According to statement,

$\rm :\longmapsto\:Intercept_{(x - axis)} = Intercept_{(y - axis)}$

$\rm :\longmapsto\:\dfrac{3 - k}{4 + 2k} = \dfrac{3 - k}{7 - 3k}$

$\rm :\longmapsto\:\dfrac{1}{4 + 2k} = \dfrac{1}{7 - 3k}$

$\rm :\longmapsto\:4 + 2k = 7 - 3k$

$\rm :\longmapsto\: 2k + 3k = 7 - 4$

$\rm :\longmapsto\: 5k = 3$

$\rm :\longmapsto\:k = \dfrac{3}{5}$

On substituting the value of k, in equation (1), we get

$\rm :\longmapsto\:(4 + 2 \times \dfrac{3}{5} )x + (7 - 3 \times \dfrac{3}{5} )y = 3 - \dfrac{3}{5}$

$\rm :\longmapsto\:(4 + \dfrac{6}{5} )x + (7 - \dfrac{9}{5} )y = \dfrac{15 - 3}{5}$

$\rm :\longmapsto\:( \dfrac{20 + 6}{5} )x + ( \dfrac{35 - 9}{5} )y = \dfrac{15 - 3}{5}$

$\rm :\longmapsto\:26x + 26y = 12$

$\bf :\longmapsto\:13x + 13y = 6$

Additional Information

Different forms of equations of a straight line

1. Equations of horizontal and vertical lines

Equation of the lines which are horizontal or parallel to the X-axis is y = a, where a is the y – coordinate of the points on the line.

Similarly, equation of a straight line which is vertical or parallel to Y-axis is x = a, where a is the x-coordinate of the points on the line

2. Point-slope form equation of line

Consider a non-vertical line L whose slope is m, A(x,y) be an arbitrary point on the line and P(a, b) be the fixed point on the same line. Equation of line is given by

y - b = m(x - a)

3. Slope-intercept form equation of line

Consider a line whose slope is m which cuts the Y-axis at a distance ‘a’ from the origin. Then the distance a is called the y– intercept of the line. The point at which the line cuts y-axis will be (0,a). Then equation of line is given by

y = mx + a.

4. Intercept Form of Line

Consider a line L having x– intercept a and y– intercept b, then the line passes through  X– axis at (a,0) and Y– axis at (0,b).
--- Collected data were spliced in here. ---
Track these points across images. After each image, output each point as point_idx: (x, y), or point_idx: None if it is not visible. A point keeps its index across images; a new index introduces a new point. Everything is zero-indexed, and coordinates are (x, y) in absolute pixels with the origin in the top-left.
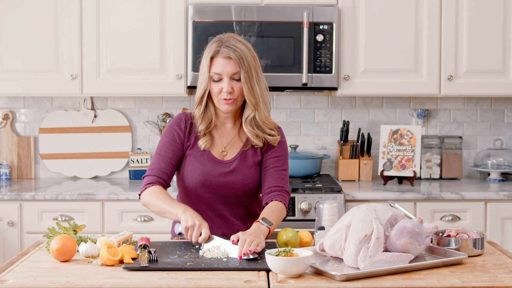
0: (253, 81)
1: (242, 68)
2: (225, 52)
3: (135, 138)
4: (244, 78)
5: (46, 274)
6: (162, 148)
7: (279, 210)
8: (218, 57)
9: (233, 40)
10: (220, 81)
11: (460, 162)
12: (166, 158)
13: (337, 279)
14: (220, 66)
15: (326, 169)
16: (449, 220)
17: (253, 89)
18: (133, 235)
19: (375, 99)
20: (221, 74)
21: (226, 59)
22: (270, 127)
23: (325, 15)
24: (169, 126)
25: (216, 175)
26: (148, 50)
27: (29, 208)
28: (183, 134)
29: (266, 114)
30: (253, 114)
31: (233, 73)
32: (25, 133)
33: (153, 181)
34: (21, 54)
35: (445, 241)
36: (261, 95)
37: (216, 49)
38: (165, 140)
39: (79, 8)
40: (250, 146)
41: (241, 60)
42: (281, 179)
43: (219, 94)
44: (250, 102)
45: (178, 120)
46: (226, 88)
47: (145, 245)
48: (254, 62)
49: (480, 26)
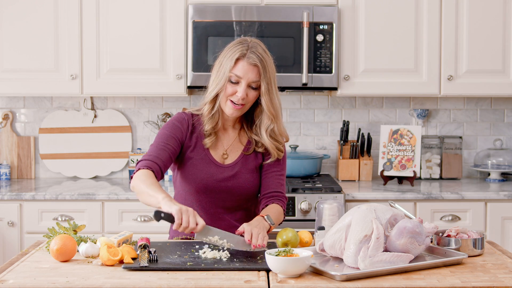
0: (273, 93)
1: (264, 79)
2: (252, 58)
3: (135, 138)
4: (265, 89)
5: (46, 274)
6: (160, 139)
7: (279, 213)
8: (243, 60)
9: (260, 48)
10: (237, 84)
11: (460, 162)
12: (163, 148)
13: (337, 279)
14: (243, 70)
15: (326, 169)
16: (449, 220)
17: (273, 101)
18: (133, 235)
19: (375, 99)
20: (241, 78)
21: (251, 66)
22: (283, 141)
23: (325, 15)
24: (170, 122)
25: (219, 179)
26: (148, 50)
27: (29, 208)
28: (185, 132)
29: (283, 125)
30: (272, 126)
31: (253, 81)
32: (25, 133)
33: (145, 165)
34: (21, 54)
35: (445, 241)
36: (280, 106)
37: (243, 52)
38: (164, 133)
39: (79, 8)
40: (252, 151)
41: (264, 71)
42: (281, 185)
43: (231, 96)
44: (271, 113)
45: (181, 119)
46: (241, 93)
47: (145, 245)
48: (274, 74)
49: (480, 26)
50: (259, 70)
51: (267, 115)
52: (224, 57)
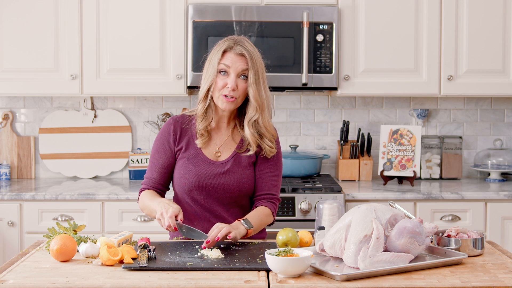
0: (260, 85)
1: (251, 68)
2: (238, 48)
3: (135, 138)
4: (252, 79)
5: (46, 274)
6: (154, 156)
7: (264, 216)
8: (231, 52)
9: (246, 42)
10: (226, 75)
11: (460, 162)
12: (158, 167)
13: (337, 279)
14: (230, 60)
15: (326, 169)
16: (449, 220)
17: (260, 92)
18: (133, 235)
19: (375, 99)
20: (230, 67)
21: (238, 56)
22: (270, 134)
23: (325, 15)
24: (159, 133)
25: (211, 176)
26: (148, 50)
27: (29, 208)
28: (173, 140)
29: (268, 119)
30: (256, 116)
31: (242, 70)
32: (25, 133)
33: (146, 187)
34: (21, 54)
35: (445, 241)
36: (267, 100)
37: (229, 45)
38: (156, 148)
39: (79, 8)
40: (245, 149)
41: (251, 60)
42: (274, 186)
43: (222, 89)
44: (257, 102)
45: (168, 126)
46: (231, 84)
47: (145, 245)
48: (262, 68)
49: (480, 26)
50: (246, 60)
51: (253, 105)
52: (213, 53)
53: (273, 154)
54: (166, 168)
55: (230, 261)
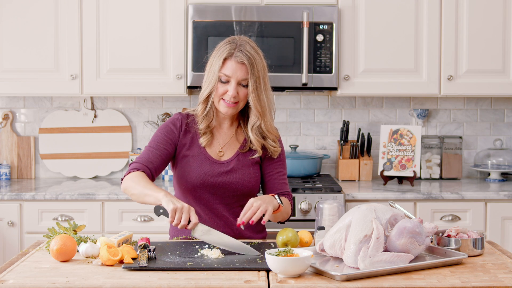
0: (261, 90)
1: (251, 76)
2: (239, 56)
3: (135, 138)
4: (252, 87)
5: (46, 274)
6: (153, 142)
7: (287, 204)
8: (231, 59)
9: (248, 46)
10: (227, 83)
11: (460, 162)
12: (156, 151)
13: (337, 279)
14: (231, 69)
15: (326, 169)
16: (449, 220)
17: (260, 98)
18: (133, 235)
19: (375, 99)
20: (230, 77)
21: (238, 64)
22: (273, 135)
23: (325, 15)
24: (164, 124)
25: (215, 175)
26: (148, 50)
27: (29, 208)
28: (178, 132)
29: (271, 122)
30: (258, 123)
31: (242, 79)
32: (25, 133)
33: (137, 167)
34: (21, 54)
35: (445, 241)
36: (268, 104)
37: (230, 51)
38: (158, 135)
39: (79, 8)
40: (248, 149)
41: (252, 68)
42: (285, 184)
43: (223, 95)
44: (257, 110)
45: (174, 119)
46: (232, 92)
47: (145, 245)
48: (263, 71)
49: (480, 26)
50: (247, 68)
51: (254, 112)
52: (214, 57)
53: (278, 153)
54: (165, 155)
55: (230, 261)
Equation of line is given by x/a + y/b = 1.

5. Normal form of Line

Consider a perpendicular from the origin having length p to line L and it makes an angle β with the positive X-axis.

Then, equation of line is given by x cosβ + y sinβ = p.

Answer 2

How do you find the equation of the line passing through the point of intersection of the lines 4x +7y -3 = 0 and 2x -3y +1 = 0 that has equal intercepts on the axes?

Solving these two lines for x and y

Multiplying EQ of 2nd line by 2 then subtracting from 1st line

4x+7y-3–4x+6y-2=0

13y=5

y=5/13

Putting the value of y in 2nd equation

2x-15/13+1=0

2x=15/13–1=2/13

x=1/13,so third line passes through (1/13,5/13)

If the required line makes equal intercept on the axis then slope will be either 1 or —1

Eq of required line y-5/13=1(x-1/13)I.e.13x-13y+4=0

And y-5/13=—1(x-1/13)

13x+13y-6=0